The Mechanics of the LGA Model
The LGA model identifies two key structural parameters that shift to produce the famous binding energy per nucleon curve:
1. The location of "Kiss Points" (contact points between nucleons) relative to the internal gravitational gradient.
2. The ratio of shell nucleons versus core nucleons. -Shell nucleons on the exterior have between 1 and 5 "kiss point" connections, whereas a fully embedded core nucleon has 12.
Achieving Equilibrium: Iron and Nickel
Under the LGA Model, Iron and Nickel represent the perfect equilibrium where surface area and core volume are completely balanced:
Small Nuclei have a proportionally larger, low-connection shell area, but this is compensated for by the fact that their nucleons are structurally closer to the high-gravity center of mass.
Large Nuclei boast massive cores with maximum (12-point) connections, but their outer shells occupy increasingly weaker, distant gravitational bands.

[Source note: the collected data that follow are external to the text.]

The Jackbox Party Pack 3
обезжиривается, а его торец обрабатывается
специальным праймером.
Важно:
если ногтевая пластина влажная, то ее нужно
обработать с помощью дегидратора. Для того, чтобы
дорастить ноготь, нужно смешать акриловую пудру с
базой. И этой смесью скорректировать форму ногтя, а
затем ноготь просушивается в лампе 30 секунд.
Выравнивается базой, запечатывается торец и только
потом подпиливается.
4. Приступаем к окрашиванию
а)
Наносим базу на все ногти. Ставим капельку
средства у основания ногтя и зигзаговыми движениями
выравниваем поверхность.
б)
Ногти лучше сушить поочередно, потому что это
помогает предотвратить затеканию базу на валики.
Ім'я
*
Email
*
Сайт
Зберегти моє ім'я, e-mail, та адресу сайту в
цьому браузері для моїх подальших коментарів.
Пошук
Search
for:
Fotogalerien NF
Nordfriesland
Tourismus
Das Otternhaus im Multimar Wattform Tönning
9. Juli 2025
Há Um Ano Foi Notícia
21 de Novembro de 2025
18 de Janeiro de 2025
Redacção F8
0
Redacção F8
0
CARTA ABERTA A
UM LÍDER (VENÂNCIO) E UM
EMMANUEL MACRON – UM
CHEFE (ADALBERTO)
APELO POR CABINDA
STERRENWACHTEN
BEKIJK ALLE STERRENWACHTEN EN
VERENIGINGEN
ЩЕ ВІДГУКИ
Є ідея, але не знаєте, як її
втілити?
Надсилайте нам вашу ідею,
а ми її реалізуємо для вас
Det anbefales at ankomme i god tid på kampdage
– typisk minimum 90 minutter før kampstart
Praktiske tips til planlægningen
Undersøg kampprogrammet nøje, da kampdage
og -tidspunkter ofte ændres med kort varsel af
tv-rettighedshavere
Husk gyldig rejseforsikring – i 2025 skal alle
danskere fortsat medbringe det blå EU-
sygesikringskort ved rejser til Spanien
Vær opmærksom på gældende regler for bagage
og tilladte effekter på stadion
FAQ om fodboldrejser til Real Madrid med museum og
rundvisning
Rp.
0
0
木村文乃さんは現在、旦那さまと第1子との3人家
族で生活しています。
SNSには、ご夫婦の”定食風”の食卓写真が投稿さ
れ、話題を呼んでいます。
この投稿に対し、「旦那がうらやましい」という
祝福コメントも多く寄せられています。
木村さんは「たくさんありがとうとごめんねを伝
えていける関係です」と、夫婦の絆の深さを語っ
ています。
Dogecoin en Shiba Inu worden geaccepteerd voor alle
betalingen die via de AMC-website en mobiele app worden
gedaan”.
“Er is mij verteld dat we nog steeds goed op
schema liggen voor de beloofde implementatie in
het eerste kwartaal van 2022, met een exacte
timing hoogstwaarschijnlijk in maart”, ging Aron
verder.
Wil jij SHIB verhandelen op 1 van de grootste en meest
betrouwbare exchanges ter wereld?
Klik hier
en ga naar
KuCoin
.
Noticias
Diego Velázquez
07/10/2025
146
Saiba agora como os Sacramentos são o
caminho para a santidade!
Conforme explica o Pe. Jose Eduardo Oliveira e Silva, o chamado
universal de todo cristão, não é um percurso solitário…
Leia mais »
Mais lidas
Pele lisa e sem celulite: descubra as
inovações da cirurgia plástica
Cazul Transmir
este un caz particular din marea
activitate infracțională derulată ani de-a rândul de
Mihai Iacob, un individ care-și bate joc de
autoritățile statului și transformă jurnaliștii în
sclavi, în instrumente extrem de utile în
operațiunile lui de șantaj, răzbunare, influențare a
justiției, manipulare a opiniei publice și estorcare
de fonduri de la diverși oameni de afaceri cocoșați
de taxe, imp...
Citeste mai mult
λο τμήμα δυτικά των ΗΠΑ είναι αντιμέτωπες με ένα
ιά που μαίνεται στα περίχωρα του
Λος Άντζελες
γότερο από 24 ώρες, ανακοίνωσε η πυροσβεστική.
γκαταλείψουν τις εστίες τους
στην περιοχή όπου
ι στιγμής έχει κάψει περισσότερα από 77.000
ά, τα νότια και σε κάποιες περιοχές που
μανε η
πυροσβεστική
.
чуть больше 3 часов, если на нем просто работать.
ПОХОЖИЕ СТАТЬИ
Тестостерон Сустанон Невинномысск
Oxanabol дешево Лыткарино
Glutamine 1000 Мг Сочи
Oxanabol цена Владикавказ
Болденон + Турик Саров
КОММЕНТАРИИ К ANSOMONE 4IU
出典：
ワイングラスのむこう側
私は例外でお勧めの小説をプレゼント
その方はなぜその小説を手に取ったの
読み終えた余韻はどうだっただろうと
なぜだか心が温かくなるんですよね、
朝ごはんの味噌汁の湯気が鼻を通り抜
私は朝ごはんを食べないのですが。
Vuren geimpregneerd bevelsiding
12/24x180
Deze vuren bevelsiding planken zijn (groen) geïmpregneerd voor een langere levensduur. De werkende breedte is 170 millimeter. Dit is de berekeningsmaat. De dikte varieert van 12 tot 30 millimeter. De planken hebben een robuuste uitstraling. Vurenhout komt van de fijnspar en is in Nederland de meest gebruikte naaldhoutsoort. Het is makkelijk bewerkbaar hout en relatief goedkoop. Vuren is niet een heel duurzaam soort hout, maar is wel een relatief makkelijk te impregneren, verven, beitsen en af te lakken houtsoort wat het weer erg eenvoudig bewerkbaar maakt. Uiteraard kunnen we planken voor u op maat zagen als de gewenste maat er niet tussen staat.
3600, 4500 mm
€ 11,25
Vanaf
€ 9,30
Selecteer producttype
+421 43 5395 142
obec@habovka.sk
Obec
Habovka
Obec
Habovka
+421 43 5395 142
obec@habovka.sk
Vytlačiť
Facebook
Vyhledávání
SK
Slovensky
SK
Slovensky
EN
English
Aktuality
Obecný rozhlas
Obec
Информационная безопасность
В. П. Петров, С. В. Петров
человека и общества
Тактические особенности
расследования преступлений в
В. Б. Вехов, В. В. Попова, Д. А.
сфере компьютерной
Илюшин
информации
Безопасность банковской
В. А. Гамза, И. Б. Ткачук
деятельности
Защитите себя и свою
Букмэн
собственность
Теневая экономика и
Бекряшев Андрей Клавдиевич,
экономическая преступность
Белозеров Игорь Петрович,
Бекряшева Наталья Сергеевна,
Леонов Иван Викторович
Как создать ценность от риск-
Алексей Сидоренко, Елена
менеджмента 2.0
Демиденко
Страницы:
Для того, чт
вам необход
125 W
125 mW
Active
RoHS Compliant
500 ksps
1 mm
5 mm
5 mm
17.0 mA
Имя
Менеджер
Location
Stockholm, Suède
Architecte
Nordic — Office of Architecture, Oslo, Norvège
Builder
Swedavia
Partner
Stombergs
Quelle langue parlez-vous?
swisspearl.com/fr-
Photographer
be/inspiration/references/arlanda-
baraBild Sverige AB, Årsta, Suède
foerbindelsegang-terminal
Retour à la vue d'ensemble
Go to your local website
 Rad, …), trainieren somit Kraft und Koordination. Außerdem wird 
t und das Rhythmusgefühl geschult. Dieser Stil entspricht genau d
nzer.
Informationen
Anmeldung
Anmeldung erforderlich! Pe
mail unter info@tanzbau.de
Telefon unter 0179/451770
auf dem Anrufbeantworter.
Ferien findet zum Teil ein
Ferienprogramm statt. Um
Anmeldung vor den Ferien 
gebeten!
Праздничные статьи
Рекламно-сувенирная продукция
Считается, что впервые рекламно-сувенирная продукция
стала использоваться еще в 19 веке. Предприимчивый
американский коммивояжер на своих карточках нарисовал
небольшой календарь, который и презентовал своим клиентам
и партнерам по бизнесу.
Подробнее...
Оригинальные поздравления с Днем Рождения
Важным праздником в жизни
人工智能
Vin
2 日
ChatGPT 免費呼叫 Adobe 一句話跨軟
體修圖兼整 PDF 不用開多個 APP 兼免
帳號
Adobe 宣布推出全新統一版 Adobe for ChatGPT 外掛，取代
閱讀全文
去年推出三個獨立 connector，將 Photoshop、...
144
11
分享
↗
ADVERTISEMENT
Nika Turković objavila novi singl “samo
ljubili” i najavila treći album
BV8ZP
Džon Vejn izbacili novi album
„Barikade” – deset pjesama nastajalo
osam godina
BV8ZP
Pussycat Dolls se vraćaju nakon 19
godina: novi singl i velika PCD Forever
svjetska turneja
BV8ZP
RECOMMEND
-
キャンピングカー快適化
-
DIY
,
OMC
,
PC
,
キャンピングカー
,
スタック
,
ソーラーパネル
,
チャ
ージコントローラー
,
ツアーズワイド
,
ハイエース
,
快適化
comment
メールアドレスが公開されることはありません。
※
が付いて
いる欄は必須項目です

This gradually reduces the average binding energy per nucleon, causing the downward slope seen in heavy elements.
| Feature | The Mainstream View: Liquid Drop Model | The Alternative Framework: Liquid Gravity Model (LGA) |
|---|---|---|
| Opposing Forces | Strong Nuclear Force (attractive, short-range) vs. Electromagnetic Force (repulsive, long-range). | Gravity (attractive, "clumpy" at subatomic scale) vs. Electromagnetic Force (repulsive). |
| Behavior in Small Nuclei | Lower binding energy because a high proportion of nucleons sit on the surface, meaning fewer neighbors to interact with via the strong force. | Erratic binding energy due to multiple, separate subatomic gravitational clusters. Nucleons are physically closer to the high-gravity center. |
| Behavior in Large Nuclei | Lower binding energy because the short-range strong force is overwhelmed by the cumulative, long-range repulsion of protons. | Lower binding energy because gravity consolidates into a single central core, leaving the outer shell nucleons in weaker, distant gravitational bands. |
| Why Iron/Nickel is the Peak | It represents the ideal tipping point where the attractive strong force maximizes its efficiency before proton-proton repulsion dominates. | It is the perfect equilibrium point where the surface area (outer shell) and core volume are completely balanced. |
| Nucleon Connectivity | Characterized by a general baseline interaction based on distance and proximity. | Defined by "Kiss Points" (contact points). Core nucleons have 12 connections; shell nucleons have only 1 to 5. |
| Model Limitations | Fails to model very small nuclei accurately and struggles to explain "halo nuclei" that orbit far outside the core. | Not accepted by mainstream physics; redefines gravity as a dominant, localized force at the subatomic scale. |
Key Takeaway: Both models identify Iron and Nickel as structural "sweet spots." The Liquid Drop Model highlights a balance between two competing forces, while the Liquid Gravity Model frames it as a geometric equilibrium between a 12-connection core and its surrounding shell.